Editor’s note: Due to an event announcement error, the name of a featured speaker at a NuScale Power event was incorrect. Lynn Orr is the speaker.
NuScale Power is a step closer to seeing its nuclear reactor built in eastern Idaho after completing a 12,000-page design application for federal regulators last month.
NuScale executives plan to deliver the document describing the first-of-its-kind small modular reactor design to the Nuclear Regulatory Commission on Thursday in Washington, D.C. Several companies have researched small modular reactors, but none has made it so far in the expensive planning and testing process — and none has submitted a design to the NRC.
Company officials plan a formal announcement of the milestone later Thursday in the capital. Lynn Orr, undersecretary for science and energy, is scheduled to speak.
“Most of the people in the industry didn’t believe we’d get it done,” Mike McGough, NuScale’s chief commercial officer said, in a Monday interview. “Sometimes we weren’t sure we would, either.”
The power plant is expected to be located on the U.S. Department of Energy’s desert site, south of the U.S. Highway 20 and 26 junction. Utah Associated Municipal Power Systems plans to build the facility and use the power for its community-owned member utilities, which include Idaho Falls. The design generates less power but is thought to be safer and more flexible than traditional light water reactors.

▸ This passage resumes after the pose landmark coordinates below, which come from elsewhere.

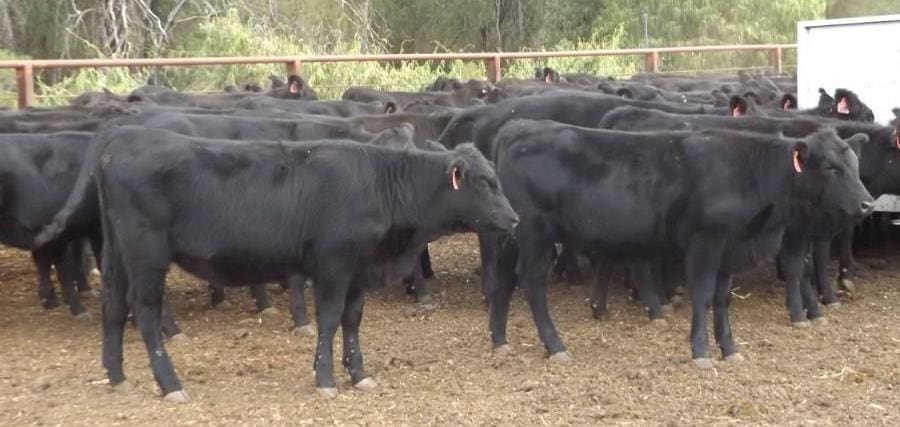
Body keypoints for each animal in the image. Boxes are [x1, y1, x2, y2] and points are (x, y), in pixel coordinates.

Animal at [37, 125, 512, 402]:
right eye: (485, 181)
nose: (514, 218)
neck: (379, 183)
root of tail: (123, 136)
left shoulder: (359, 271)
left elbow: (352, 321)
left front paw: (358, 372)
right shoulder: (333, 267)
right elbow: (329, 321)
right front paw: (326, 379)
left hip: (116, 253)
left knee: (113, 308)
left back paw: (117, 374)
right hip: (147, 257)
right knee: (147, 315)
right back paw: (170, 384)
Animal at [488, 121, 876, 372]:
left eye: (855, 164)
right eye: (830, 167)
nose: (868, 204)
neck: (747, 173)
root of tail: (516, 130)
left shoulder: (729, 250)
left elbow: (721, 298)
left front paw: (729, 348)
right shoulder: (706, 241)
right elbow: (702, 294)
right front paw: (701, 352)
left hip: (512, 233)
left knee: (505, 280)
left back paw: (499, 341)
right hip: (536, 234)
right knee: (532, 283)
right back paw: (555, 346)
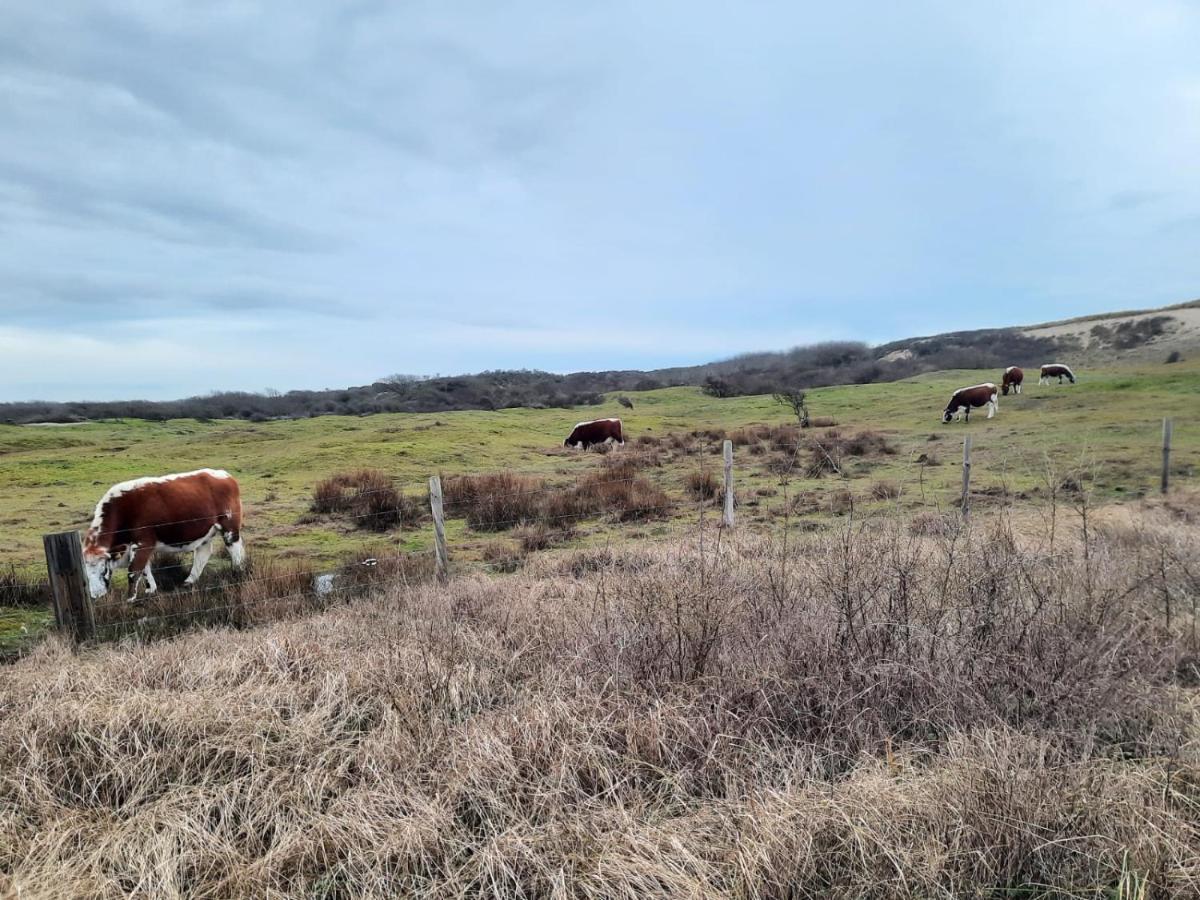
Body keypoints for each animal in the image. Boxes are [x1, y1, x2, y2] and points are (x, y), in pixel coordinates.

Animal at [82, 468, 246, 602]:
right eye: (86, 573)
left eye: (103, 569)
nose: (95, 596)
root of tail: (223, 474)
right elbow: (145, 569)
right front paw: (150, 590)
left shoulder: (143, 543)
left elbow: (134, 571)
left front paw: (130, 599)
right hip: (205, 533)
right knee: (203, 554)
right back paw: (189, 581)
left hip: (229, 526)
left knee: (235, 549)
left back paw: (237, 572)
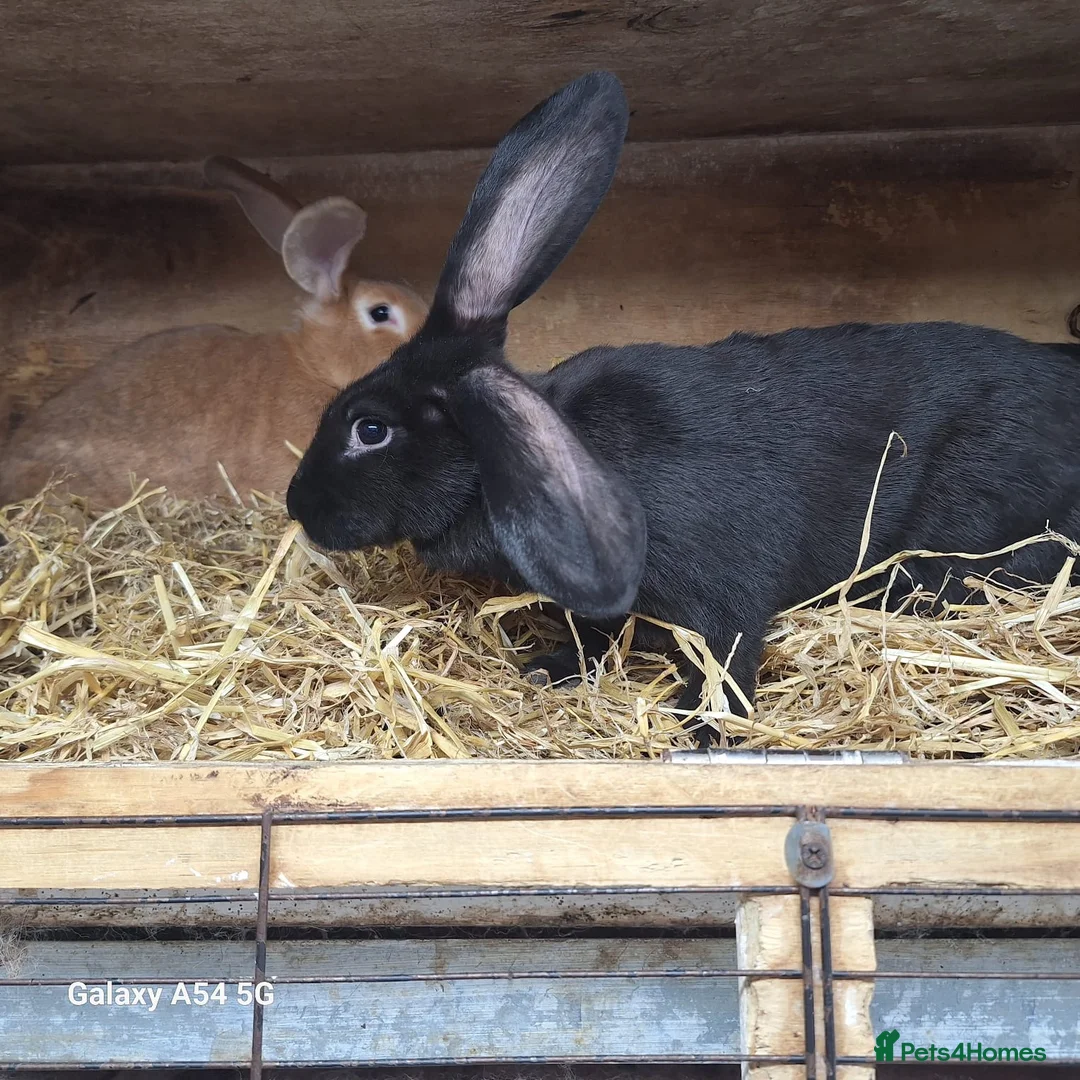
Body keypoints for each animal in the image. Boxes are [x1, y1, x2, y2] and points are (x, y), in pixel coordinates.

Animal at [284, 70, 1080, 747]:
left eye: (371, 428)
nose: (297, 504)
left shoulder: (722, 591)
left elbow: (726, 657)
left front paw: (701, 729)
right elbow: (593, 636)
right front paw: (547, 669)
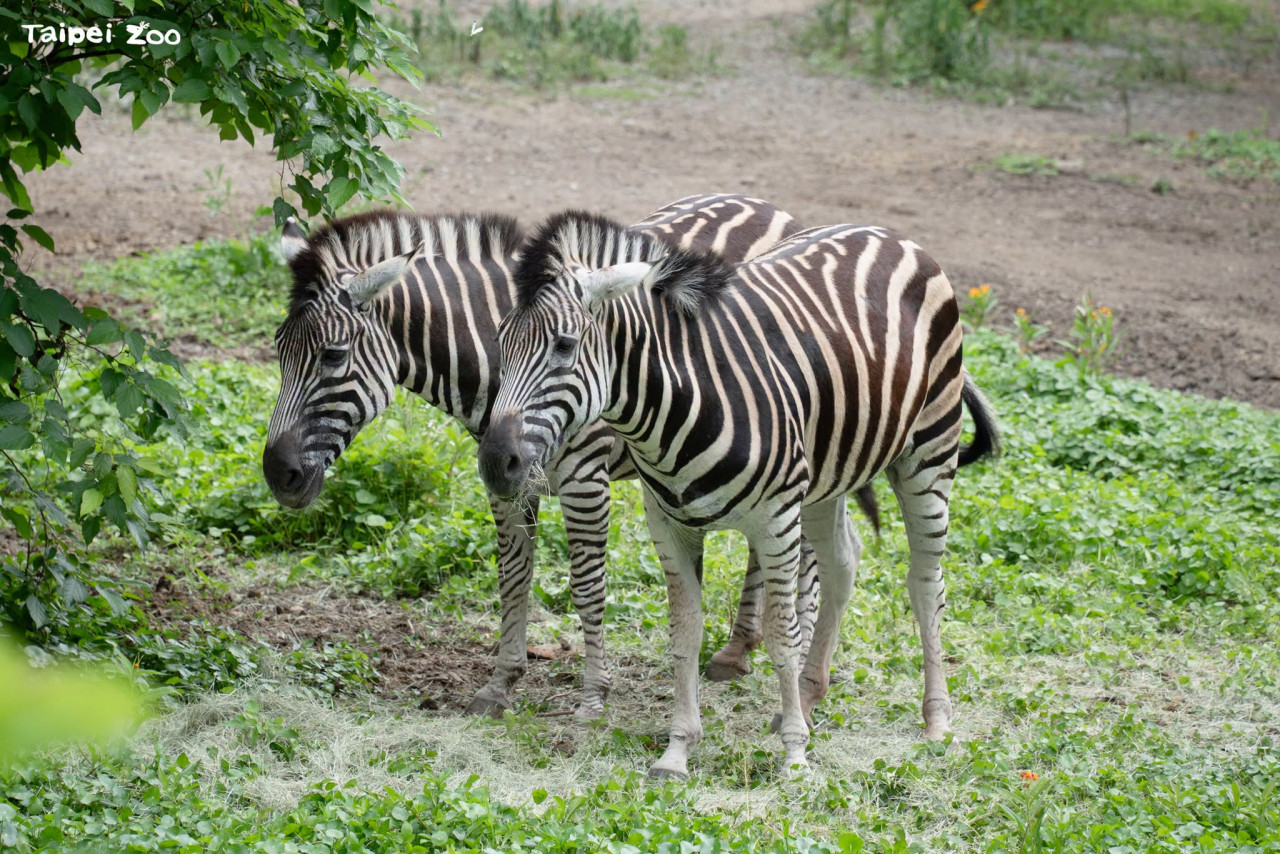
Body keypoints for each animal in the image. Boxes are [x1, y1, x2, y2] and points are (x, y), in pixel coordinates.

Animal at [261, 194, 876, 719]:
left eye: (333, 355)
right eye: (277, 348)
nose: (277, 474)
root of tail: (766, 204)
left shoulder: (585, 480)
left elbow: (586, 585)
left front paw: (594, 695)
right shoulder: (505, 481)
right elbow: (512, 576)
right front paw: (501, 683)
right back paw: (737, 649)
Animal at [476, 211, 1000, 777]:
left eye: (565, 346)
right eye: (500, 341)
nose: (495, 462)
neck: (681, 399)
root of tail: (890, 233)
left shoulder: (776, 521)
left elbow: (781, 635)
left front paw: (794, 757)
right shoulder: (669, 525)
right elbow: (684, 633)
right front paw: (678, 750)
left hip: (929, 451)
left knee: (925, 585)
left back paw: (935, 721)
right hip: (828, 475)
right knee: (843, 562)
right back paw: (809, 698)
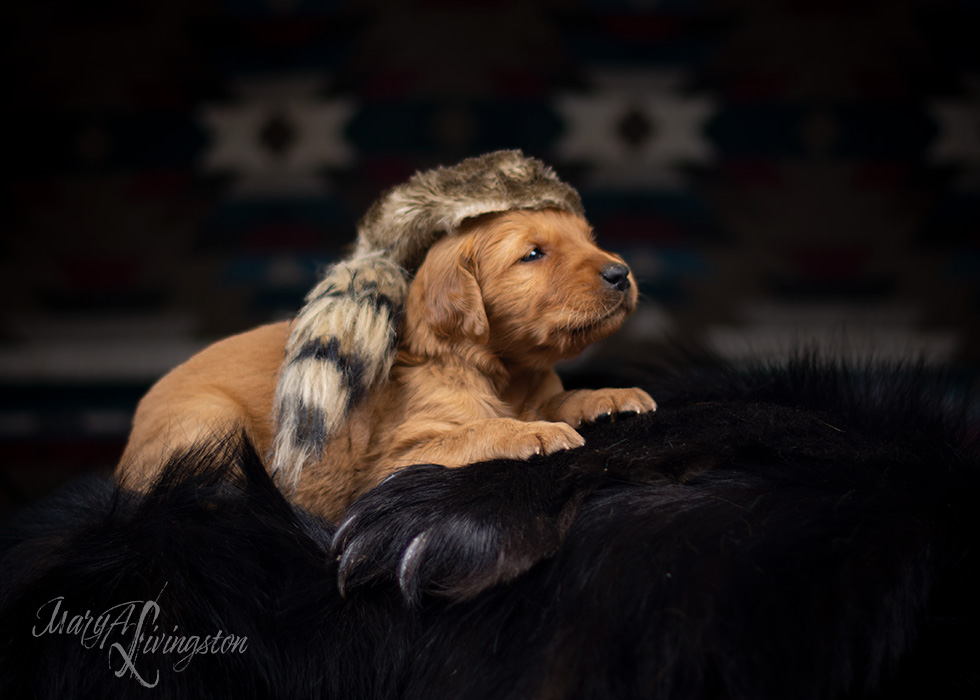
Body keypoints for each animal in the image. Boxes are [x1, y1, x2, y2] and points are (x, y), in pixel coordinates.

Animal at [118, 211, 660, 524]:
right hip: (210, 426)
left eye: (589, 239)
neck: (503, 372)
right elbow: (477, 430)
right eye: (532, 254)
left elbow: (562, 399)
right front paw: (531, 433)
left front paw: (608, 397)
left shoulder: (539, 390)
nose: (621, 273)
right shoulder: (392, 463)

McGough said finishing the document is the biggest accomplishment for the company since winning $217 million in matching funds from the DOE in 2013 to accelerate the reactor’s development.
Under the agreement with the DOE, NuScale was to finalize the design application and submit it to the NRC by late 2016. Though it hasn’t yet turned it over, the Oregon-based company did finish the document just in time, by holding a last-minute afternoon meeting Dec. 31 and signing it just before midnight, McGough said. The NRC application review process is expected to take more than three years and cost NuScale $45 million.
The document cost tens of millions of dollars to produce and included paying NRC officials $258 per hour to review and provide feedback at various stages of completion, McGough said. NuScale took out an NRC “project number” — indicating it wanted to move forward with the regulatory design certification process — in 2008. Some 800 people from NuScale and its partners pitched in along the way.
“It was a herculean task,” McGough said.